Large care home provider taken to court over compulsory upfront fees
Announced on the 7th of February 2019, the Competition and Markets Authority (CMA) has issued court action against Care UK after it refused to refund residents who had to pay an obligatory upfront fee.
In December 2018, the CMA told the care home provider that it must refund over 1,600 residents who were charged a mandatory upfront ‘administration’ fee of as much as £3,000 or else face legal action.
The CMA believes that Care UK was breaking consumer protection law by requiring a substantial non-refundable administration fee from residents for which they received no services or products in return. The Authority also believes that the company’s description of the charge, and what it was for, was misleading and that residents were told about the fee too late in the admission process.
Whilst Care UK has stopped charging this fee following CMA intervention, it has refused to refund any residents. Consequently, the CMA has issued court action against the care home provider and is now seeking a court order to secure refunds for those affected.

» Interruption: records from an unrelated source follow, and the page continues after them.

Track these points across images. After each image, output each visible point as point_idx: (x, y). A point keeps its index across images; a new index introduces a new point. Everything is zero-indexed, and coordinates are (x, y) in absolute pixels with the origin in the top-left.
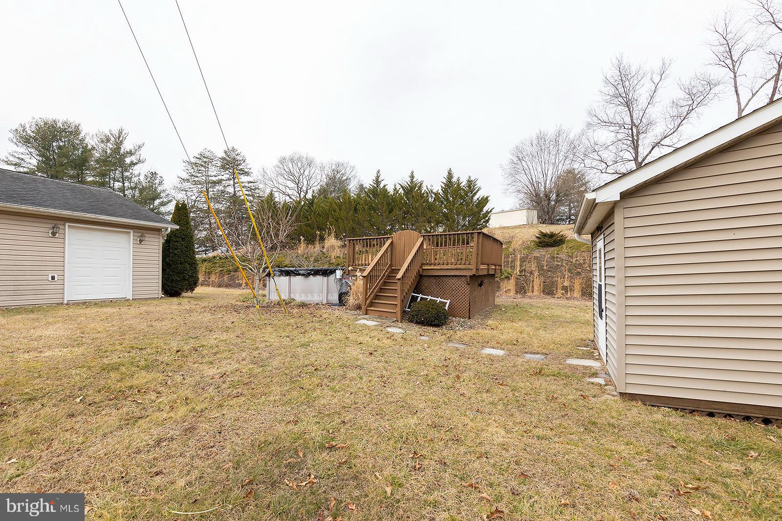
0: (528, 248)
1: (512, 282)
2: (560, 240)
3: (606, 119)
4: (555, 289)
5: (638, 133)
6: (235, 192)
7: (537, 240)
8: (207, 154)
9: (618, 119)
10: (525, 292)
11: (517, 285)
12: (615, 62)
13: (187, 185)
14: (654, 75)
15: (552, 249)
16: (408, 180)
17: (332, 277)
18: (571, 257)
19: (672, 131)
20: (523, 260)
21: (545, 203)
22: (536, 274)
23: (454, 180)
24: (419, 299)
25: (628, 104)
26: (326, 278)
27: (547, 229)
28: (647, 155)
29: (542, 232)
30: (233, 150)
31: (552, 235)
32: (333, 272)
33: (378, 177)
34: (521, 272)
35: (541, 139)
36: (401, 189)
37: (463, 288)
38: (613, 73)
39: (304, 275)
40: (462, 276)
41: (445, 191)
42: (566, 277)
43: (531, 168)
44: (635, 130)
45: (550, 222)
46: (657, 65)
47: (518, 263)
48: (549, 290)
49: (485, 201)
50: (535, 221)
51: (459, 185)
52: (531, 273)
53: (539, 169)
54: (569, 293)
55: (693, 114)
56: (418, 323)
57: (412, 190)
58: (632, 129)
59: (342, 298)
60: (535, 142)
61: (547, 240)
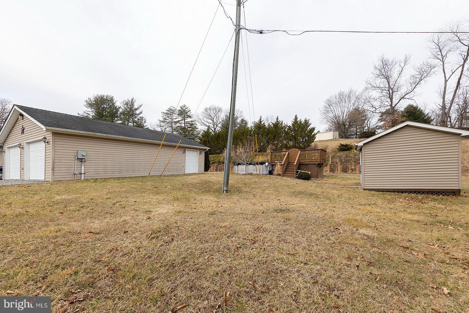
0: (334, 152)
1: (328, 167)
2: (351, 148)
3: (375, 85)
4: (348, 170)
5: (393, 92)
6: (185, 126)
7: (339, 148)
8: (173, 109)
9: (382, 86)
10: (334, 171)
11: (330, 168)
12: (381, 58)
13: (162, 124)
14: (401, 64)
15: (347, 152)
16: (275, 120)
17: (264, 165)
18: (356, 156)
19: (411, 91)
20: (333, 157)
21: (342, 127)
22: (339, 163)
23: (298, 120)
24: (299, 172)
25: (387, 78)
26: (262, 166)
27: (344, 142)
28: (397, 103)
29: (341, 144)
30: (185, 106)
31: (346, 145)
32: (264, 163)
33: (261, 119)
34: (332, 163)
35: (341, 95)
36: (272, 124)
37: (315, 168)
38: (379, 64)
39: (254, 164)
40: (315, 164)
41: (293, 125)
42: (353, 164)
43: (335, 109)
44: (391, 91)
45: (345, 137)
46: (403, 59)
47: (331, 159)
48: (345, 170)
49: (313, 129)
50: (337, 137)
51: (301, 122)
52: (337, 163)
53: (340, 110)
54: (354, 171)
55: (422, 82)
56: (301, 179)
57: (277, 125)
58: (389, 91)
59: (271, 173)
60: (338, 97)
61: (344, 148)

However, only the court gets the final decision on whether any conduct breaches consumer protection law.
The CMA will argue that in charging these administration fees, Care UK used contract terms and practices that were unfair and contrary to consumer protection law. The CMA will also argue that Care UK should be prevented from charging these – or similar fees – in the future.
The care sector has already seen changes as a result of CMA investigations, including residents receiving £2 million in compensation from a major UK care home provider for paying upfront compulsory fees and Care UK reducing the length of time for which it charges fees after a resident’s death.
In November 2018, the CMA issued comprehensive advice to care homes to help them understand their responsibilities under consumer protection law, as well as an open letter urging them to review their practices in light of the guidance immediately.
Care homes have been told to ensure that their contract terms and business practices follow this advice.